--- SUPPLIED MATERIAL Enclosed Below ---

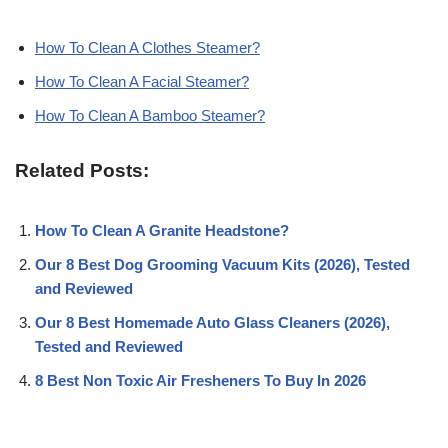
How To Clean A Clothes Steamer?
How To Clean A Facial Steamer?
How To Clean A Bamboo Steamer?
Related Posts:
How To Clean A Granite Headstone?
Our 8 Best Dog Grooming Vacuum Kits (2026), Tested
and Reviewed
Our 8 Best Homemade Auto Glass Cleaners (2026),
Tested and Reviewed
8 Best Non Toxic Air Fresheners To Buy In 2026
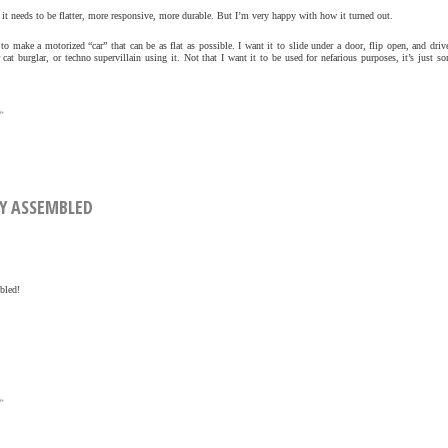
 needs to be flatter, more responsive, more durable. But I’m very happy with how it turned out.
 to make a motorized “car” that can be as flat as possible. I want it to slide under a door, flip open, and driv
 cat burglar, or techno supervillain using it. Not that I want it to be used for nefarious purposes, it’s just 
»
LLY ASSEMBLED
bled!
»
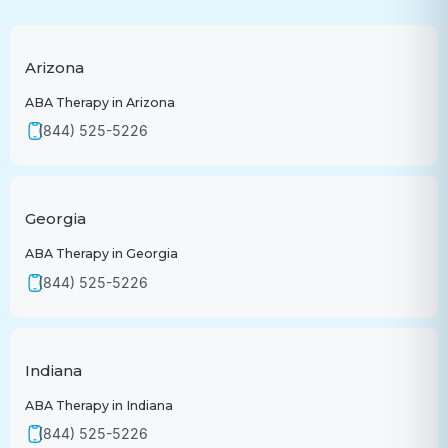
Arizona
ABA Therapy in Arizona
(844) 525-5226
Georgia
ABA Therapy in Georgia
(844) 525-5226
Indiana
ABA Therapy in Indiana
(844) 525-5226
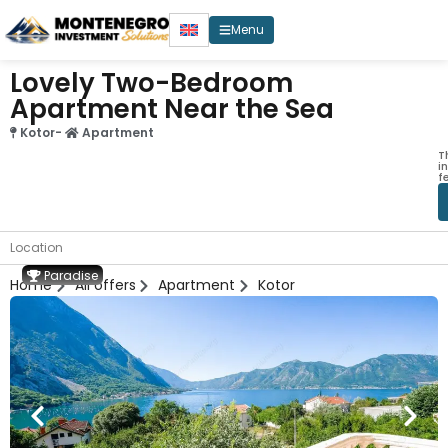
Menu
Lovely Two-Bedroom
Apartment Near the Sea
Kotor
-
Apartment
T
i
f
Location
Paradise
Home
All offers
Apartment
Kotor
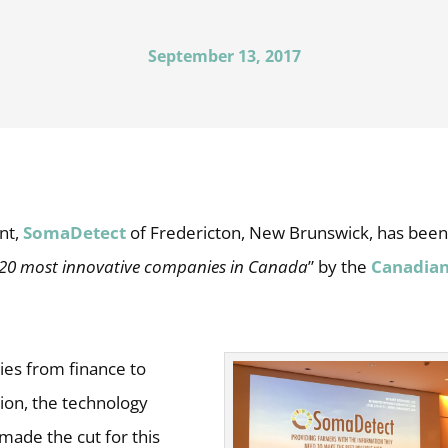
September 13, 2017
nt,
SomaDetect
of Fredericton, New Brunswick, has bee
 20 most innovative companies in Canada
” by the
Canadian
ies from finance to
ion, the technology
made the cut for this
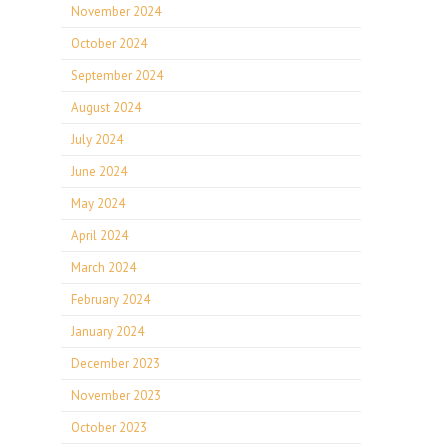
November 2024
October 2024
September 2024
August 2024
July 2024
June 2024
May 2024
April 2024
March 2024
February 2024
January 2024
December 2023
November 2023
October 2023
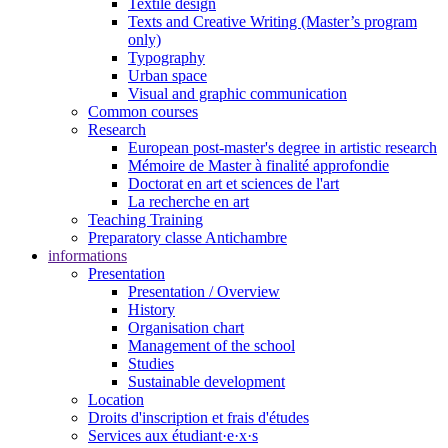
Textile design
Texts and Creative Writing (Master’s program
only)
Typography
Urban space
Visual and graphic communication
Common courses
Research
European post-master's degree in artistic research
Mémoire de Master à finalité approfondie
Doctorat en art et sciences de l'art
La recherche en art
Teaching Training
Preparatory classe Antichambre
informations
Presentation
Presentation / Overview
History
Organisation chart
Management of the school
Studies
Sustainable development
Location
Droits d'inscription et frais d'études
Services aux étudiant·e·x·s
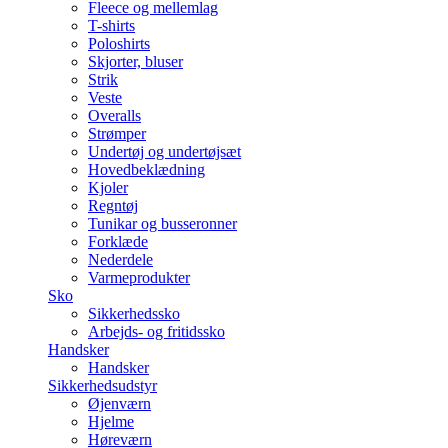
Fleece og mellemlag
T-shirts
Poloshirts
Skjorter, bluser
Strik
Veste
Overalls
Strømper
Undertøj og undertøjsæt
Hovedbeklædning
Kjoler
Regntøj
Tunikar og busseronner
Forklæde
Nederdele
Varmeprodukter
Sko
Sikkerhedssko
Arbejds- og fritidssko
Handsker
Handsker
Sikkerhedsudstyr
Øjenværn
Hjelme
Høreværn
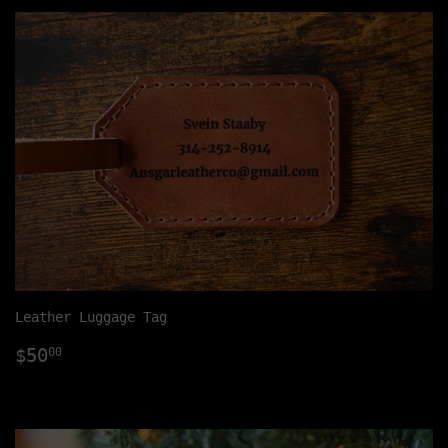
Leather Luggage Tag
Regular
$50.00
$50
00
price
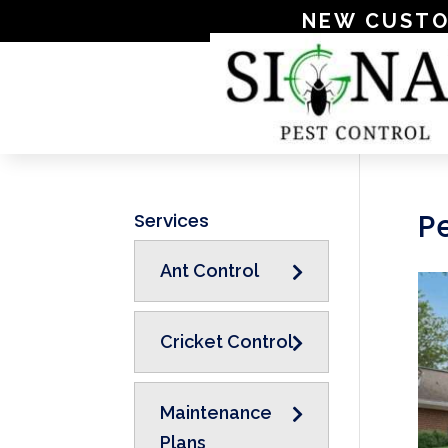
NEW CUSTOME
Pe
Services
Ant Control
Cricket Control
Maintenance
Plans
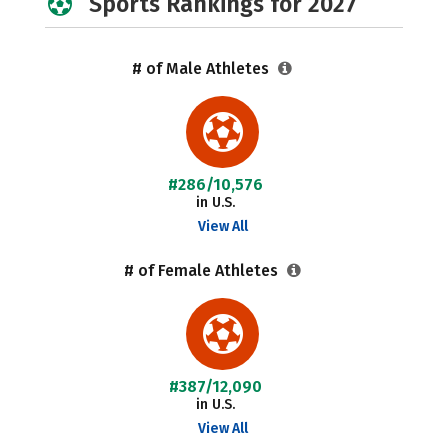
Sports Rankings for 2027
# of Male Athletes
#286/10,576
in U.S.
View All
# of Female Athletes
#387/12,090
in U.S.
View All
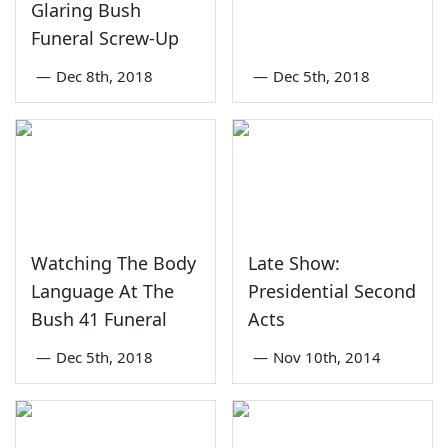
Glaring Bush
Funeral Screw-Up
—
Dec 8th, 2018
—
Dec 5th, 2018
Watching The Body
Late Show:
Language At The
Presidential Second
Bush 41 Funeral
Acts
—
Dec 5th, 2018
—
Nov 10th, 2014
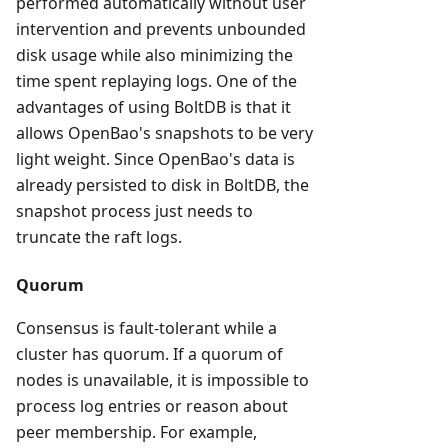
performed automatically without user
intervention and prevents unbounded
disk usage while also minimizing the
time spent replaying logs. One of the
advantages of using BoltDB is that it
allows OpenBao's snapshots to be very
light weight. Since OpenBao's data is
already persisted to disk in BoltDB, the
snapshot process just needs to
truncate the raft logs.
Quorum
Consensus is fault-tolerant while a
cluster has quorum. If a quorum of
nodes is unavailable, it is impossible to
process log entries or reason about
peer membership. For example,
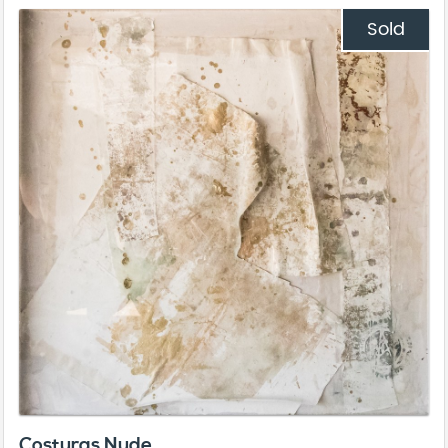
Sold
Costuras Nude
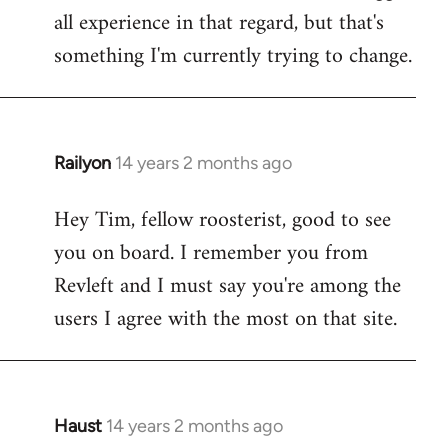
all experience in that regard, but that's
something I'm currently trying to change.
Railyon
14 years 2 months ago
In
reply
Hey Tim, fellow roosterist, good to see
to
you on board. I remember you from
Welcome
by
Revleft and I must say you're among the
libcom.org
users I agree with the most on that site.
Haust
14 years 2 months ago
In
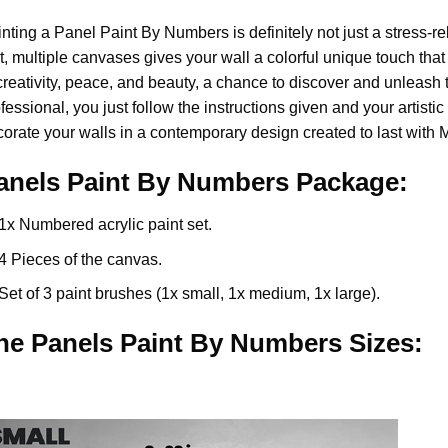
nting a Panel Paint By Numbers is definitely not just a stress-rel
t, multiple canvases gives your wall a colorful unique touch that 
creativity, peace, and beauty, a chance to discover and unleash t
fessional, you just follow the instructions given and your artis
orate your walls in a contemporary design created to last with 
anels Paint By Numbers Package:
1x Numbered acrylic paint set.
4 Pieces of the canvas.
Set of 3 paint brushes (1x small, 1x medium, 1x large).
he Panels Paint By Numbers Sizes:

--- End of Enclosed SUPPLIED MATERIAL ---

**TASK ITEM**
Pictures aside, return exactly the lines from the data above, starting at the line that has "Presentation / Overview" and ending at the line that has "advantages of using BoltDB is that it", both included.

**ANSWER BELOW**
Presentation / Overview
History
Organisation chart
Management of the school
Studies
Sustainable development
Location
Droits d'inscription et frais d'études
Services aux étudiant·e·x·s
Fleece og mellemlag
T-shirts
Poloshirts
Skjorter, bluser
Strik
Veste
Overalls
Strømper
Undertøj og undertøjsæt
Hovedbeklædning
Kjoler
Regntøj
Tunikar og busseronner
Forklæde
Nederdele
Varmeprodukter
Sko
Sikkerhedssko
Arbejds- og fritidssko
Handsker
Handsker
Sikkerhedsudstyr
Øjenværn
Hjelme
Høreværn
Leather Luggage Tag
Regular
$50.00
$50
00
price
NEW CUSTOME
Pe
Services
Ant Control
Cricket Control
Maintenance
Plans
Sports Rankings for 2027
# of Male Athletes
#286/10,576
in U.S.
View All
# of Female Athletes
#387/12,090
in U.S.
View All
Glaring Bush
Funeral Screw-Up
—
Dec 8th, 2018
—
Dec 5th, 2018
Watching The Body
Late Show:
Language At The
Presidential Second
Bush 41 Funeral
Acts
—
Dec 5th, 2018
—
Nov 10th, 2014
performed automatically without user
intervention and prevents unbounded
disk usage while also minimizing the
time spent replaying logs. One of the
advantages of using BoltDB is that it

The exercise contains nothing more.